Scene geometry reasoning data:
________________________________________

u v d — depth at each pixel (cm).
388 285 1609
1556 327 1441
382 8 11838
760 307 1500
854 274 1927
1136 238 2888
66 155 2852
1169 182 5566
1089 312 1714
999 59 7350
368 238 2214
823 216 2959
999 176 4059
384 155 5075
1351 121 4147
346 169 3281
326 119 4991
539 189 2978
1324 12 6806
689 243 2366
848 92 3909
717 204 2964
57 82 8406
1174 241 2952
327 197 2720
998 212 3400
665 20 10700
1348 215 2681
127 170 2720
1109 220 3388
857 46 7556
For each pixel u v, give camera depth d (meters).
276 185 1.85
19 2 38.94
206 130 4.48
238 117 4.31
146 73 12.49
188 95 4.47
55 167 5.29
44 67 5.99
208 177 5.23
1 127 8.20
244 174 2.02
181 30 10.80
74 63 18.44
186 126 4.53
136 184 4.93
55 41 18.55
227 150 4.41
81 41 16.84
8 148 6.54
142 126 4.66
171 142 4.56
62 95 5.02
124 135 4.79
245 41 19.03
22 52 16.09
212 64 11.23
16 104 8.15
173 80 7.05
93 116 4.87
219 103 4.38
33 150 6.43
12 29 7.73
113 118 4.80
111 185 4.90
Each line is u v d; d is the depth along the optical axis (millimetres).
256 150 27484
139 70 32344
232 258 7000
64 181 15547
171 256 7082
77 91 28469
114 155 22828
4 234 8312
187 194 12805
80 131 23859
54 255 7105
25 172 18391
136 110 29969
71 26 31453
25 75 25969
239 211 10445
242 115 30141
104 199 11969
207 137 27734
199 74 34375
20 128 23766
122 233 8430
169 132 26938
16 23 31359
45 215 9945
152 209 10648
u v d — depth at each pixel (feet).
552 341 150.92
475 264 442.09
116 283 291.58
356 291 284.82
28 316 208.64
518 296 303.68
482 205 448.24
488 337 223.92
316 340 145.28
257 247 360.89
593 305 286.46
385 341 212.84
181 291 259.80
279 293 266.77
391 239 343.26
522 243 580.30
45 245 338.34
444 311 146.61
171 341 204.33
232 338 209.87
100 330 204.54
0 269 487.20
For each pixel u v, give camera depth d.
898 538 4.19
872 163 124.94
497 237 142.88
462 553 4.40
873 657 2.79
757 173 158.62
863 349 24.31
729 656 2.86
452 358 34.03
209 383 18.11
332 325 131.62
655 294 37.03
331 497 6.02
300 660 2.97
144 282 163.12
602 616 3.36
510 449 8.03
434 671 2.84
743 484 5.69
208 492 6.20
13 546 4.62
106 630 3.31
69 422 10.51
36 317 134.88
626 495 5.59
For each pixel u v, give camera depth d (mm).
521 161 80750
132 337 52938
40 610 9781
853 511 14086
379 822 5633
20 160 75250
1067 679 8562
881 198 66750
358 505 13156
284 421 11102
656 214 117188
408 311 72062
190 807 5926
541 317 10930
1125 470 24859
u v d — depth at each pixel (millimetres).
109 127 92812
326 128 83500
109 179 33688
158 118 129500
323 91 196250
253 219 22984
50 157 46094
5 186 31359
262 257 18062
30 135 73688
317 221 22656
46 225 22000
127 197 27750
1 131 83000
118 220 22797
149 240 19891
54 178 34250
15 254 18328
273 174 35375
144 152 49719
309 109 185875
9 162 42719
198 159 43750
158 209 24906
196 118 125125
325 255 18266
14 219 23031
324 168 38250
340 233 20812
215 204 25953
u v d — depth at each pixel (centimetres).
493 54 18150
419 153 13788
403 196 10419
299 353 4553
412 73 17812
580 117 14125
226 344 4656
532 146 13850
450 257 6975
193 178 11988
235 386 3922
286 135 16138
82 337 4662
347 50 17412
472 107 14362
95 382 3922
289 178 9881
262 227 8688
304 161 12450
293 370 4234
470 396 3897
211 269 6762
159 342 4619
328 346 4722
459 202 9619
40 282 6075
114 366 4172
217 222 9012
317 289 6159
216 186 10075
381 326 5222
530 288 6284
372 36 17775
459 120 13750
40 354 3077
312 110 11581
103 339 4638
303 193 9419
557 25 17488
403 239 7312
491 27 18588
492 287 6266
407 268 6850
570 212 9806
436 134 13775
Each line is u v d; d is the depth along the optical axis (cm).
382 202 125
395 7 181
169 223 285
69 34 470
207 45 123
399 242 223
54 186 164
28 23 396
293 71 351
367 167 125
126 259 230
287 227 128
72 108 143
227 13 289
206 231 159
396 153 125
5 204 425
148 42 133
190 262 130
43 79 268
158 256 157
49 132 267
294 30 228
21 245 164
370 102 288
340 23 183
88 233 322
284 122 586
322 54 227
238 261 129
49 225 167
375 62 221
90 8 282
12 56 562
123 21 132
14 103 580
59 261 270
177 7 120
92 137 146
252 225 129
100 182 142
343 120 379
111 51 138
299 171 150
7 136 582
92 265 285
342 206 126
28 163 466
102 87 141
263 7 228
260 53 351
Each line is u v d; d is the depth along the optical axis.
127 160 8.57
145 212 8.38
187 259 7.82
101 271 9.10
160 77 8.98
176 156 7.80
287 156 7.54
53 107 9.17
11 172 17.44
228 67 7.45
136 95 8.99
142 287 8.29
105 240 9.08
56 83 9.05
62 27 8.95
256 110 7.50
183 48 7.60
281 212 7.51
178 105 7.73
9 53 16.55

________________________________________

** What the exercise asks **
Taking the entries above, write out exactly each line from the one holding "340 233 20812" to the one holding "211 269 6762", both included, and stop there.

** Result below **
340 233 20812
215 204 25953
u v d — depth at each pixel (centimetres).
493 54 18150
419 153 13788
403 196 10419
299 353 4553
412 73 17812
580 117 14125
226 344 4656
532 146 13850
450 257 6975
193 178 11988
235 386 3922
286 135 16138
82 337 4662
347 50 17412
472 107 14362
95 382 3922
289 178 9881
262 227 8688
304 161 12450
293 370 4234
470 396 3897
211 269 6762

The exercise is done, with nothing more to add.